* _WORK INSTRUCTION_
Scan the data for "Document" and copy each matching line.

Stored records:
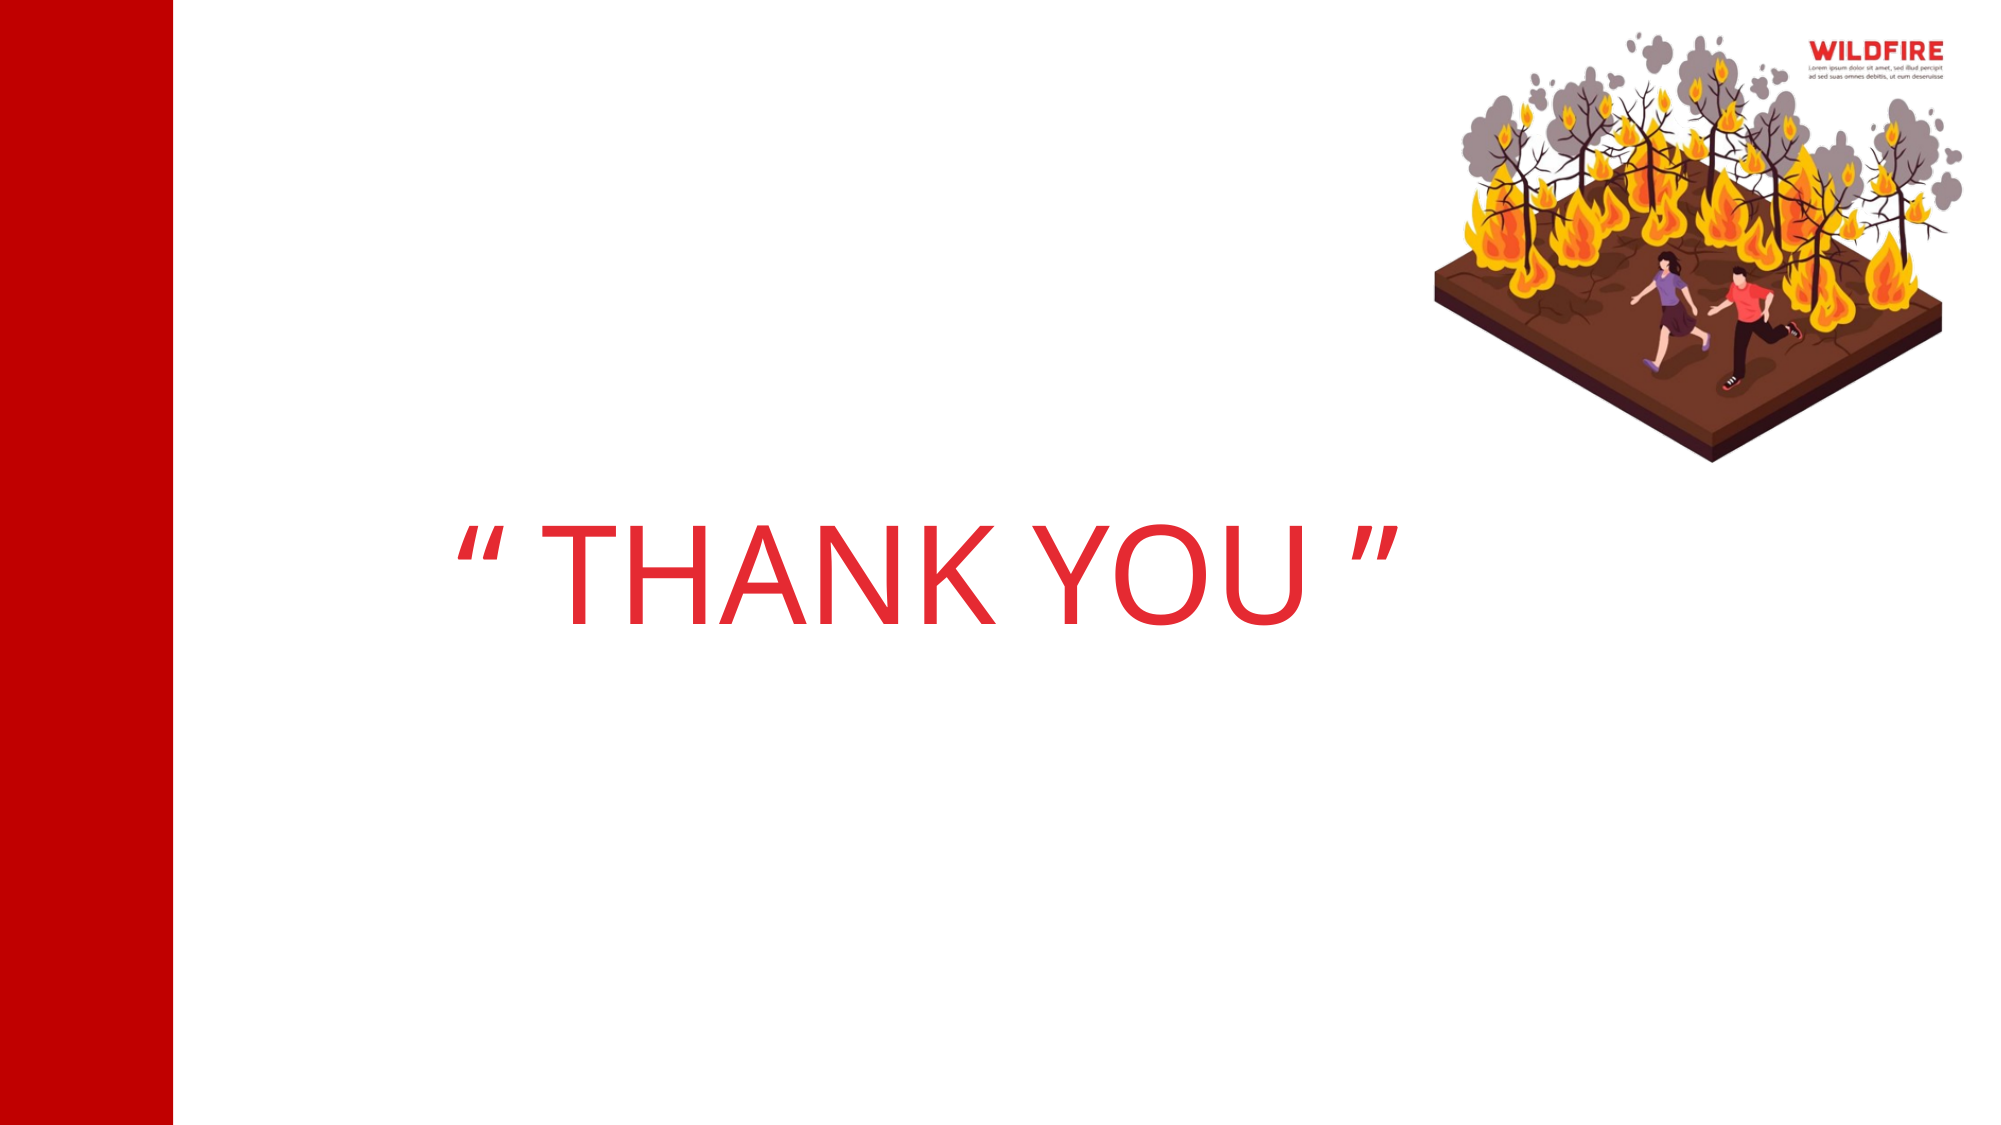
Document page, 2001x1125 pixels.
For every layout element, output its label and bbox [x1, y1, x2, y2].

text_box [456, 487, 1568, 653]
picture [1400, 9, 1995, 480]
text_box [0, 0, 174, 1125]
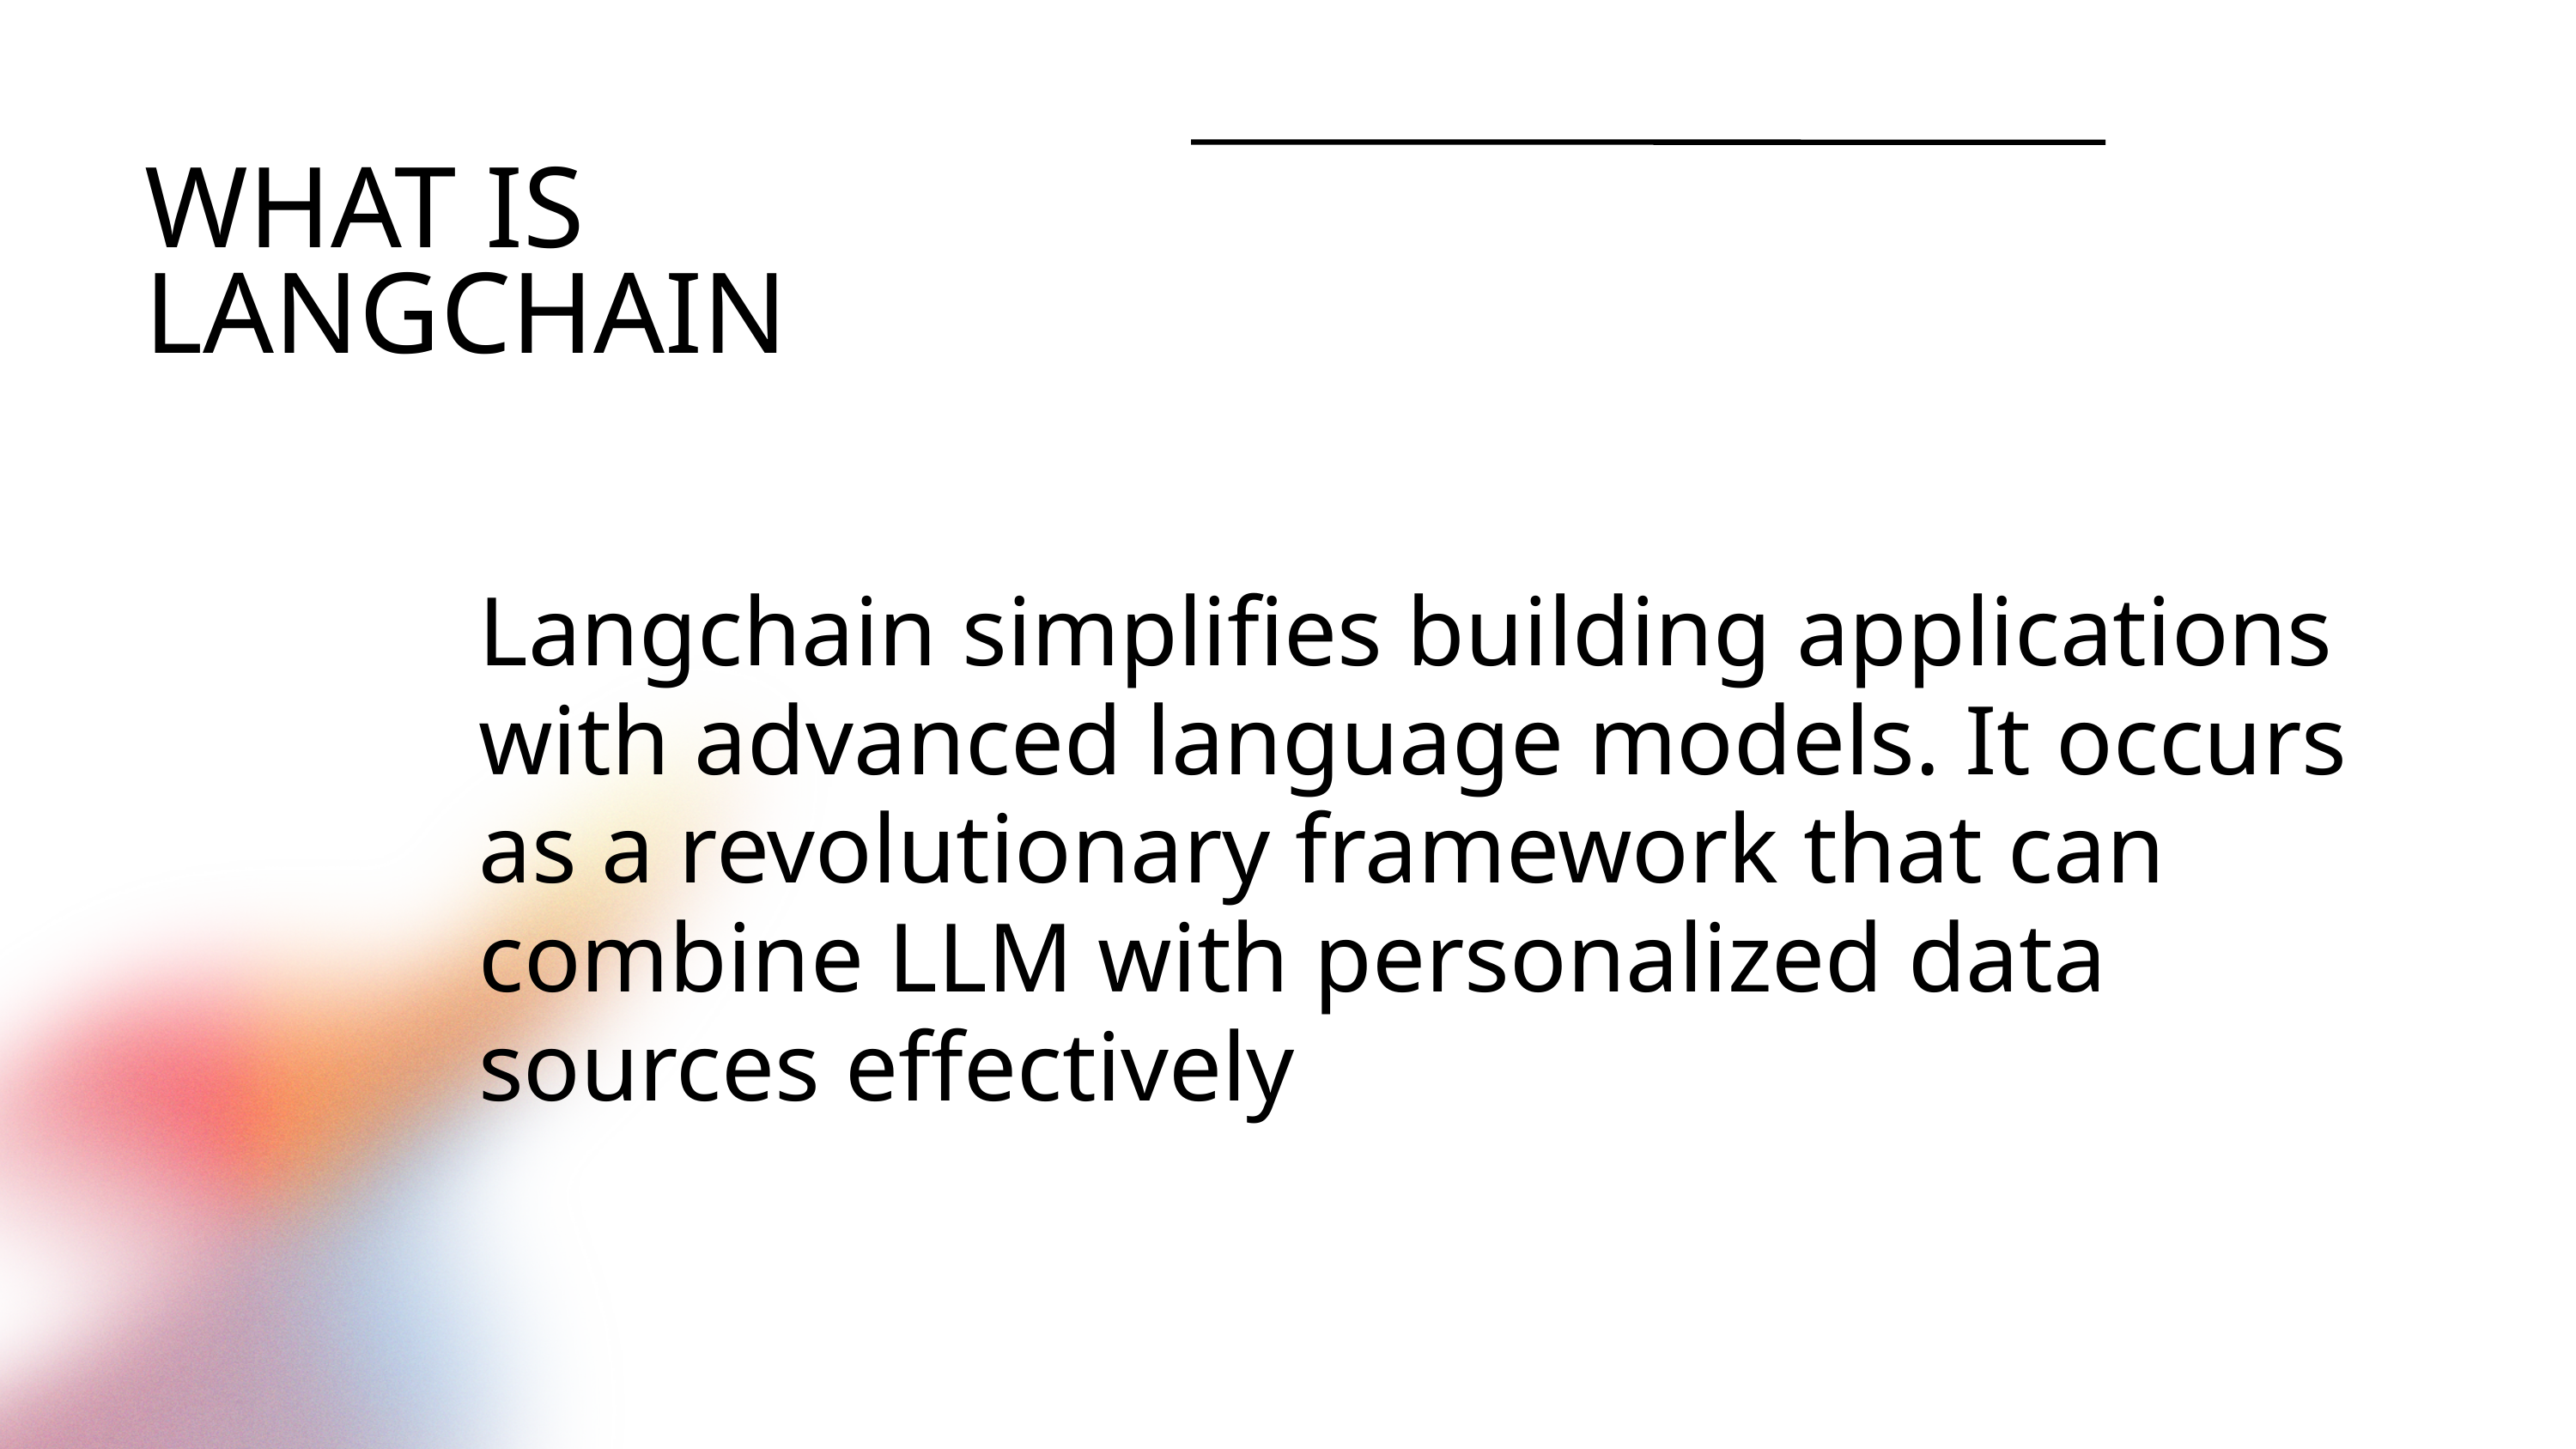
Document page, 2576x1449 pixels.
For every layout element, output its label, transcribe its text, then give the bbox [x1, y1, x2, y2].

text_box Langchain simplifies building applications with advanced language models. It occurs as a revolutionary framework that can combine LLM with personalized data sources effectively [478, 575, 2354, 1120]
text_box [0, 655, 832, 1449]
text_box WHAT IS LANGCHAIN [144, 163, 1131, 376]
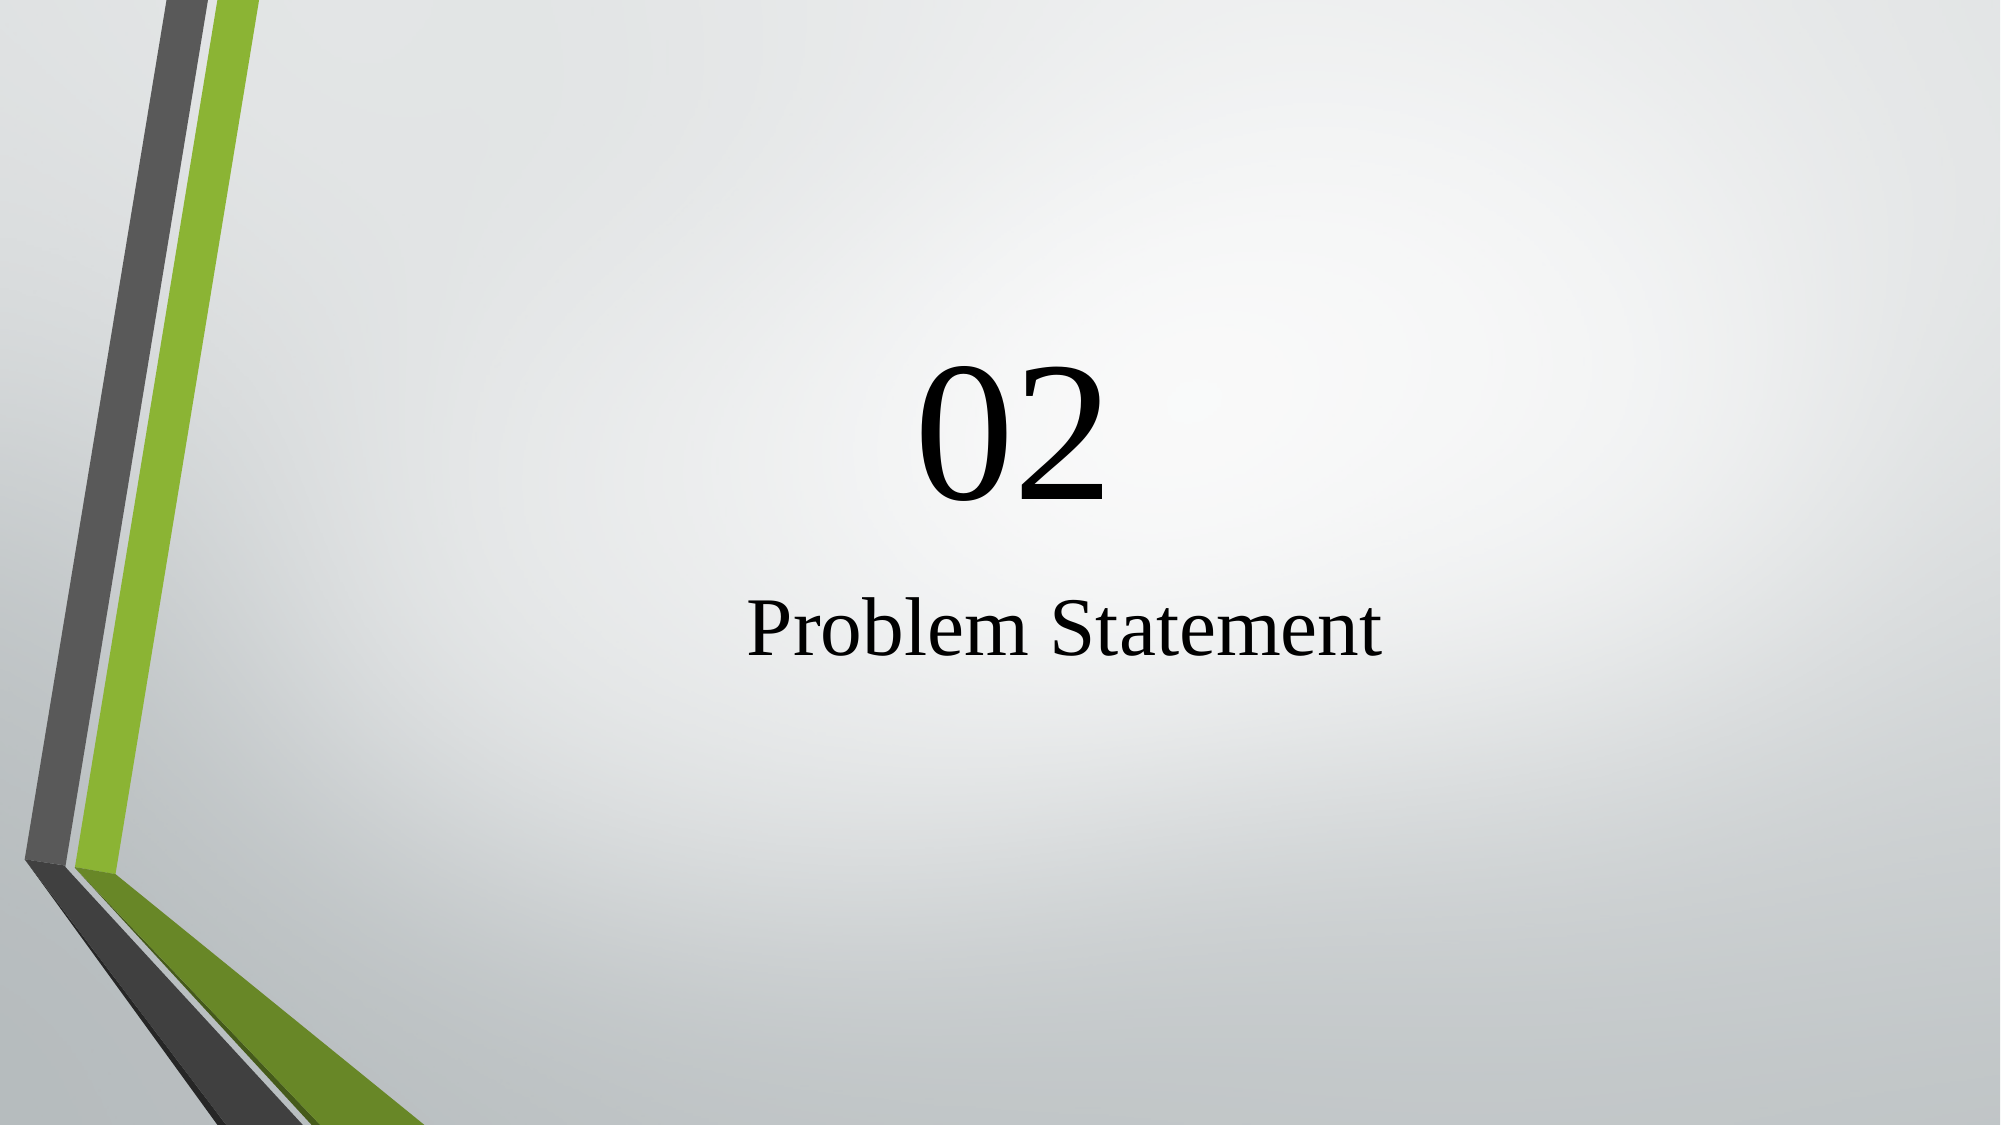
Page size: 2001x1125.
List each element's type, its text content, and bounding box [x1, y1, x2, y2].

* _RESULT FOR THIS EXERCISE_
Document page, 2001x1125 pixels.
Document page, 2576x1449 pixels.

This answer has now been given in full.